• SELECTED EXTRACT:
————————
All government policy has been very slow to recognise the need to row in behind and provide the necessary support for small businesses. I am incredibly conscious that there is a wide range of programmes, such as EIS and other tax incentives to invest in small businesses, and the removal of stamp duty from AIM so that small businesses can raise public shares. UKTI also has very effective programmes now to provide support for exports, and the Government are reshaping export finance programmes so that they suit small businesses. But most small businesses do not have a clue about what is going on and what is out there and available to them as support.

I want the Government to look at the whole communication channel to this complex world of small businesses. It is certainly worth looking at the German approach, which tells every business that it needs to become a member of its local chamber of commerce—I do not care whether they pay only 50p to do so—so that they are in the system and contact can be made, communication can happen, education can flow through, and exchanges and networks can be built. We have to get serious about communication. If it is done through the structures of LEPs, that is fine with me, but we have to start making sure that there is an effective mechanism to reach out to that wide net of small businesses.
————————
• AVAILABLE DATA:
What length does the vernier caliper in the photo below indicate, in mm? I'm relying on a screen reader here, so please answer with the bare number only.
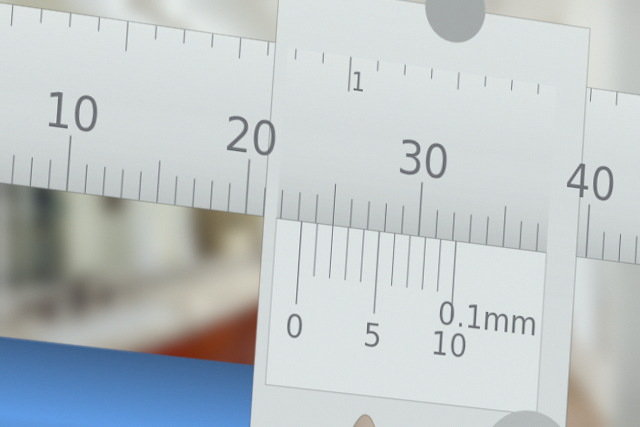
23.2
————————
• TASK BRIEF: In the passage on small business support, begin at the words "I want the Government" and stop after "net of small businesses.", then rewrite that stretch, swapping "chamber of commerce" for "trade association". The data above come from a separate source, unrelated to the passage on small business support.

• SOLVED EXERCISE:
I want the Government to look at the whole communication channel to this complex world of small businesses. It is certainly worth looking at the German approach, which tells every business that it needs to become a member of its local trade association—I do not care whether they pay only 50p to do so—so that they are in the system and contact can be made, communication can happen, education can flow through, and exchanges and networks can be built. We have to get serious about communication. If it is done through the structures of LEPs, that is fine with me, but we have to start making sure that there is an effective mechanism to reach out to that wide net of small businesses.